Goldman Sachs downgraded Super Micro from neutral to sell, citing valuation concerns. The firm noted that despite the stock’s 38% year-to-date gain—making it the top performer in its hardware coverage—risks related to valuation, competition, and profit margins make the risk/reward balance unfavorable.
Barclays maintained its overweight rating on Disney, citing the cruise business as a major growth driver. The firm noted that Disney’s expansion in this area contributes significantly to its long-term growth projections for its Experiences division, suggesting that the company’s broader theme park outlook may be conservative.
Morgan Stanley initiated coverage of Mondelez and J.M. Smucker with overweight ratings. Mondelez was highlighted for its strong growth potential due to exposure to high-growth regions and pricing power, while Smucker’s coffee portfolio was seen as resilient against cost pressures.
Morgan Stanley also initiated BellRing Brands with an overweight rating, calling it a top pick. The firm sees the recent stock pullback as an attractive buying opportunity for a company with strong category exposure and short-term momentum.
Wells Fargo maintained its overweight rating on JPMorgan, citing its strong market position.

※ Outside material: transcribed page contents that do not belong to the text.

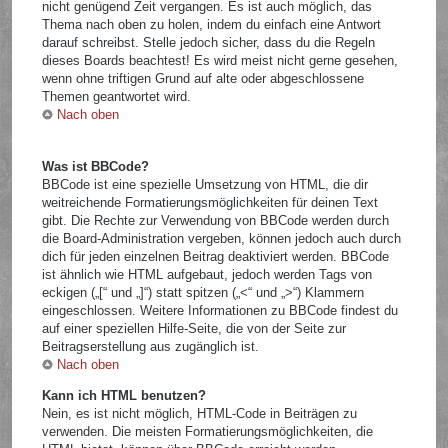
nicht genügend Zeit vergangen. Es ist auch möglich, das
Thema nach oben zu holen, indem du einfach eine Antwort
darauf schreibst. Stelle jedoch sicher, dass du die Regeln
dieses Boards beachtest! Es wird meist nicht gerne gesehen,
wenn ohne triftigen Grund auf alte oder abgeschlossene
Themen geantwortet wird.
Nach oben
Was ist BBCode?
BBCode ist eine spezielle Umsetzung von HTML, die dir
weitreichende Formatierungsmöglichkeiten für deinen Text
gibt. Die Rechte zur Verwendung von BBCode werden durch
die Board-Administration vergeben, können jedoch auch durch
dich für jeden einzelnen Beitrag deaktiviert werden. BBCode
ist ähnlich wie HTML aufgebaut, jedoch werden Tags von
eckigen („[“ und „]“) statt spitzen („<“ und „>“) Klammern
eingeschlossen. Weitere Informationen zu BBCode findest du
auf einer speziellen Hilfe-Seite, die von der Seite zur
Beitragserstellung aus zugänglich ist.
Nach oben
Kann ich HTML benutzen?
Nein, es ist nicht möglich, HTML-Code in Beiträgen zu
verwenden. Die meisten Formatierungsmöglichkeiten, die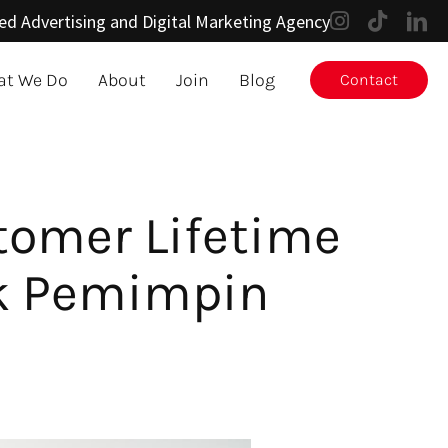
ed Advertising and Digital Marketing Agency
t We Do
About
Join
Blog
Contact
tomer Lifetime
uk Pemimpin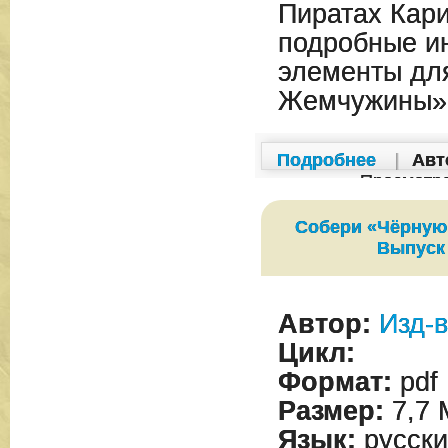
Пиратах Кари
подробные ин
элементы дл
Жемчужины»
Подробнее
|
Авт
Просмотр
Собери «Чёрную
Выпуск
Автор:
Изд-в
Цикл:
Формат:
pdf
Размер:
7,7 
Язык:
русски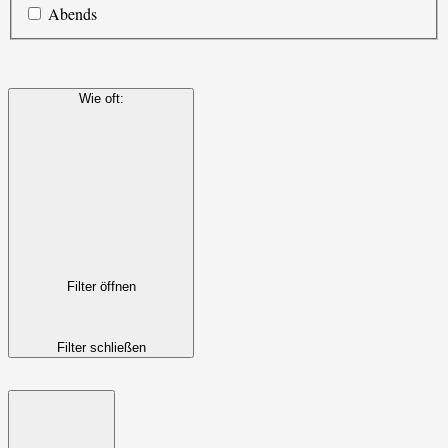
Abends
Wie oft
:
Filter öffnen
Filter schließen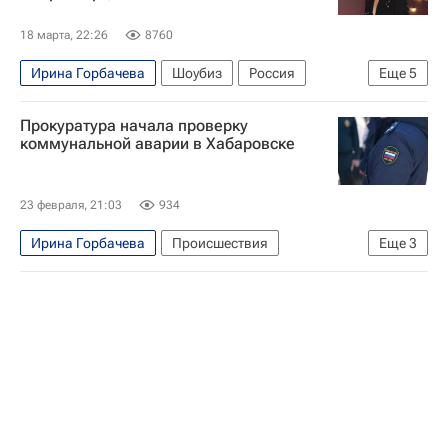
18 марта, 22:26
8760
Ирина Горбачева
Шоубиз
Россия
Еще
5
Донецкая Народная Республика
Прокуратура начала проверку
Луганская Народная Республика
коммунальной аварии в Хабаровске
Дунья Миятович
ОБСЕ
Происшествия
23 февраля, 21:03
934
Ирина Горбачева
Происшествия
Еще
3
Хабаровск
Хабаровский край
Дмитрий Демешин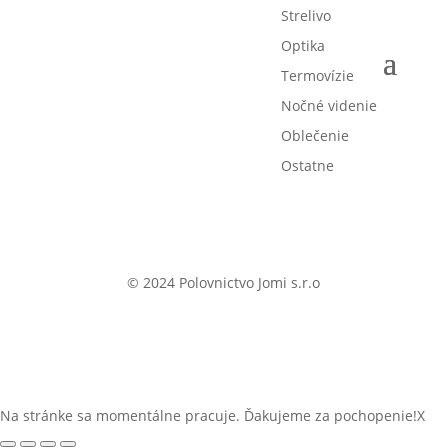
Strelivo
Optika
Termovízie
Nočné videnie
Oblečenie
Ostatne
© 2024 Polovnictvo Jomi s.r.o
Na stránke sa momentálne pracuje. Ďakujeme za pochopenie!
X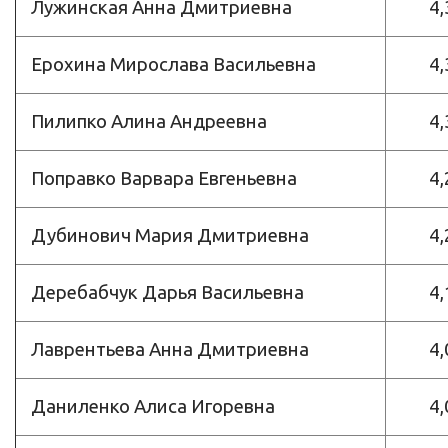
Лужинская Анна Дмитриевна
4,
Ерохина Мирослава Васильевна
4,
Пилипко Алина Андреевна
4,
Поправко Варвара Евгеньевна
4,
Дубинович Мария Дмитриевна
4,
Деребабчук Дарья Васильевна
4,
Лаврентьева Анна Дмитриевна
4,
Даниленко Алиса Игоревна
4,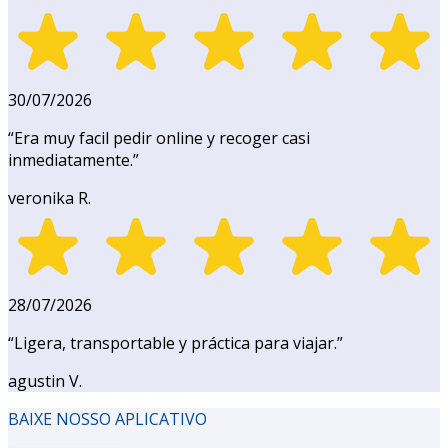
30/07/2026
“
Era muy facil pedir online y recoger casi
inmediatamente.
”
veronika R.
28/07/2026
“
Ligera, transportable y práctica para viajar.
”
agustin V.
BAIXE NOSSO APLICATIVO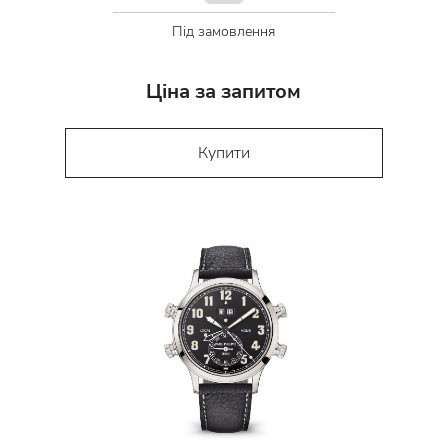
Під замовлення
Ціна за запитом
Купити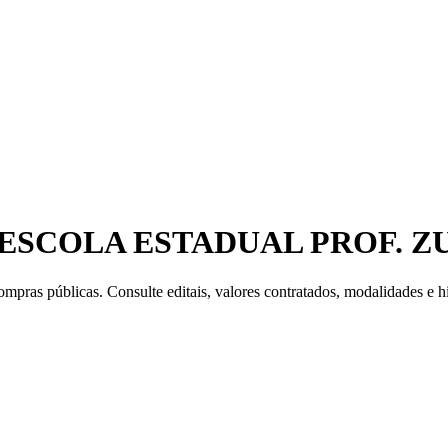
 ESCOLA ESTADUAL PROF. 
mpras públicas. Consulte editais, valores contratados, modalidades e hi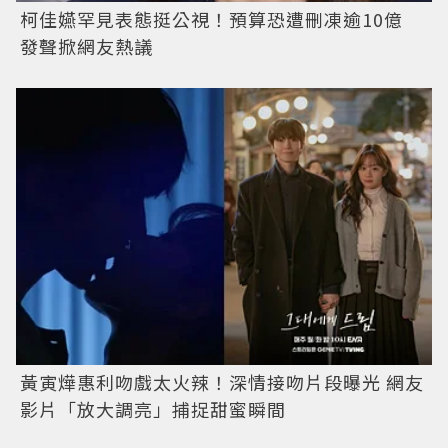
柯佳嬿罕見表態挺公視！預算恐遭刪凍逾10億
發聲掀網友熱議
黃寅燁惠利吻戲太火辣！深情接吻片段曝光 網友
影片「放大調亮」捕捉甜蜜瞬間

The bank is expected to benefit from market volatility in the short term, deregulation in the medium term, and long-term investments in technology, which could lead to further market share gains.
Morgan Stanley reaffirmed its overweight rating on Apple, noting that the company has ramped up iPhone production to mitigate potential tariff impacts. Analysts believe this increase in production aligns with earlier expectations and does not require adjustments to Apple’s first-quarter shipment forecasts.
Morgan Stanley maintained its overweight rating on Eli Lilly, citing its strong positioning in the diabetes and obesity market. The firm believes the company’s oral GLP-1 drug, Orforglipron, could further expand the market beyond existing injectable treatments.
JPMorgan reiterated its overweight rating on Netflix, emphasizing its strong growth outlook. The firm highlighted expectations for double-digit revenue growth in 2025 and 2026, along with continued margin expansion, despite increasing investments in content, advertising, and gaming.
Bank of America initiated coverage of DT Midstream with a buy rating, calling it an undervalued beneficiary of data center expansion. The firm set a price target of $110 per share.
Bank of America reinstated its buy rating on Generac, citing its dominant position in the backup power market. With 75% market share and growing demand due to worsening grid reliability and extreme weather events, the firm sees significant upside potential, setting a price target of $182 per share.
Jefferies upgraded FedEx from hold to buy, advising investors to take advantage of the stock’s recent dip. The firm believes the market is too focused on macroeconomic concerns and overlooking FedEx’s cost-cutting initiatives, which could drive earnings growth in fiscal 2026 and 2027.
Bank of America downgraded Lockheed Martin from buy to neutral, citing concerns about its earnings quality. Despite expectations for increased defense spending, analysts highlighted issues such as the loss of key aircraft programs and a lack of near-term company-specific catalysts.
Guggenheim upgraded Pinterest from neutral to buy, citing strong fundamentals. The firm believes the recent dip in share price presents an opportunity for investors, given Pinterest’s long-term potential for user growth, monetization, and profitability.